▶ 記述課題 A
以下の抽出データを、先頭の行から「genus: Motacilla」を含む行まで、両端の行も含めて一字一句そのまま書き写してください。

▶ 提示テキスト
『ぎんしお少々』にハマったことについて

”「楽しいよ、開けてみるまで分からない宝箱が作れるんだよ」”

若鶏にこみ(2021) 『ぎんしお少々』 第1巻 芳文社 P.53)

・はじめに

昨年末から『ぎんしお少々』という漫画作品にハマっている。2021年で一番ハマったきらら作品だ。その魅力を自分なりに整理したく、記事を書いてみることにした。初めて書くものだからいろいろと拙い点もあると思うがご容赦願いたい。ともかく、これを読んで興味を持った方が一緒にハマってくれたら嬉しいし、既読の読者にも読んでもらえると嬉しい。また、誤読等あればこっそり教えて欲しい。

・内容紹介

二組いる姉妹の姉同士と妹同士がカメラをきっかけに出逢い、交流を深めていく様子を描いた作品だ。

▶ 抽出データ
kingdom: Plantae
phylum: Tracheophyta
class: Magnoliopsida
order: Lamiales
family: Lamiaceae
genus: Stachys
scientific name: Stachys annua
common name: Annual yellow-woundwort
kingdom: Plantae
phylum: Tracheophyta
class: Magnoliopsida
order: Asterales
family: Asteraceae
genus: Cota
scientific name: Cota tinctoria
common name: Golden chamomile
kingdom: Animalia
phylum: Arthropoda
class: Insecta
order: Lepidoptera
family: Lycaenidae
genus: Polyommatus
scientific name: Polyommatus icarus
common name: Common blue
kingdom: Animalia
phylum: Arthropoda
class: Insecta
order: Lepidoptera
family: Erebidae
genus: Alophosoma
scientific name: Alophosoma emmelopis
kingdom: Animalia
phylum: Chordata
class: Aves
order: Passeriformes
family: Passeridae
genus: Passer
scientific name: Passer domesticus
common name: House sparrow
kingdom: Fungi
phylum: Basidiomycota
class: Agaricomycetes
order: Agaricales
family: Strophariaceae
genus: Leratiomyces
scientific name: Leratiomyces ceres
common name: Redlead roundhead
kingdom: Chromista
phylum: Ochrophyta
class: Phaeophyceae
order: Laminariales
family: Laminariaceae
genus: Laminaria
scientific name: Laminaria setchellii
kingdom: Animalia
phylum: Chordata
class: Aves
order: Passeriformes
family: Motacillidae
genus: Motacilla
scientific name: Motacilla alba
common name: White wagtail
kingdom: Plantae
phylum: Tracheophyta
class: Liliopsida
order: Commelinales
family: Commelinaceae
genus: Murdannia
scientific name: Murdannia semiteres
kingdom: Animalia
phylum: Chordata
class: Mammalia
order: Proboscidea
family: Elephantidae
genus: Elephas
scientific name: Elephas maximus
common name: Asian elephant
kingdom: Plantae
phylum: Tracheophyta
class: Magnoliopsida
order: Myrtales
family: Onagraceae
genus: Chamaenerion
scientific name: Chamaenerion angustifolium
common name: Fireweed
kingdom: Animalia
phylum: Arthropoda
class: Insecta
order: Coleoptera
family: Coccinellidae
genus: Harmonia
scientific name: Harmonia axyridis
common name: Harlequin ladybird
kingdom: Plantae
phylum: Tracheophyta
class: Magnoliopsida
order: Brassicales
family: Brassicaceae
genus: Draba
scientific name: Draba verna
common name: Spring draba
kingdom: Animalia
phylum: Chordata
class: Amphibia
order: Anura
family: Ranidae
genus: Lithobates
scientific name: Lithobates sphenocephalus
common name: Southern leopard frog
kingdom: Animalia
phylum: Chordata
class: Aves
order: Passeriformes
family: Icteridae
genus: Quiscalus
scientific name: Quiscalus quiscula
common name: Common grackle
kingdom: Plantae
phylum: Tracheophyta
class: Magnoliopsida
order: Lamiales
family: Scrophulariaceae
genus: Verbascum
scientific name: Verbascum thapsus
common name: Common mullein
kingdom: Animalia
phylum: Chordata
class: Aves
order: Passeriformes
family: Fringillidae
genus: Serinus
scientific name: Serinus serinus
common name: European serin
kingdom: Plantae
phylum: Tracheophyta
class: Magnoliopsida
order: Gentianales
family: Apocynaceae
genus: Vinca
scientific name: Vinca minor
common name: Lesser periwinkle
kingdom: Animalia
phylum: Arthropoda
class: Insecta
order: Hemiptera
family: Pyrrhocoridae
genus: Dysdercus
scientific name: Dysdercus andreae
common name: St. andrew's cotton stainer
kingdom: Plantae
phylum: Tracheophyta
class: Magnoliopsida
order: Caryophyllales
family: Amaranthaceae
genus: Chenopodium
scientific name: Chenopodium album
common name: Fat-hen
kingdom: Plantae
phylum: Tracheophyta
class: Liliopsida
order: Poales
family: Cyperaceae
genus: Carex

▶ 記述課題 B
提示テキストによると、筆者はなぜこの記事を書くことにしたのか、1〜3文で説明してください。

▶ 課題の結果 A
kingdom: Plantae
phylum: Tracheophyta
class: Magnoliopsida
order: Lamiales
family: Lamiaceae
genus: Stachys
scientific name: Stachys annua
common name: Annual yellow-woundwort
kingdom: Plantae
phylum: Tracheophyta
class: Magnoliopsida
order: Asterales
family: Asteraceae
genus: Cota
scientific name: Cota tinctoria
common name: Golden chamomile
kingdom: Animalia
phylum: Arthropoda
class: Insecta
order: Lepidoptera
family: Lycaenidae
genus: Polyommatus
scientific name: Polyommatus icarus
common name: Common blue
kingdom: Animalia
phylum: Arthropoda
class: Insecta
order: Lepidoptera
family: Erebidae
genus: Alophosoma
scientific name: Alophosoma emmelopis
kingdom: Animalia
phylum: Chordata
class: Aves
order: Passeriformes
family: Passeridae
genus: Passer
scientific name: Passer domesticus
common name: House sparrow
kingdom: Fungi
phylum: Basidiomycota
class: Agaricomycetes
order: Agaricales
family: Strophariaceae
genus: Leratiomyces
scientific name: Leratiomyces ceres
common name: Redlead roundhead
kingdom: Chromista
phylum: Ochrophyta
class: Phaeophyceae
order: Laminariales
family: Laminariaceae
genus: Laminaria
scientific name: Laminaria setchellii
kingdom: Animalia
phylum: Chordata
class: Aves
order: Passeriformes
family: Motacillidae
genus: Motacilla

▶ 課題の結果 B
昨年末からハマっている『ぎんしお少々』の魅力を、自分なりに整理したかったからです。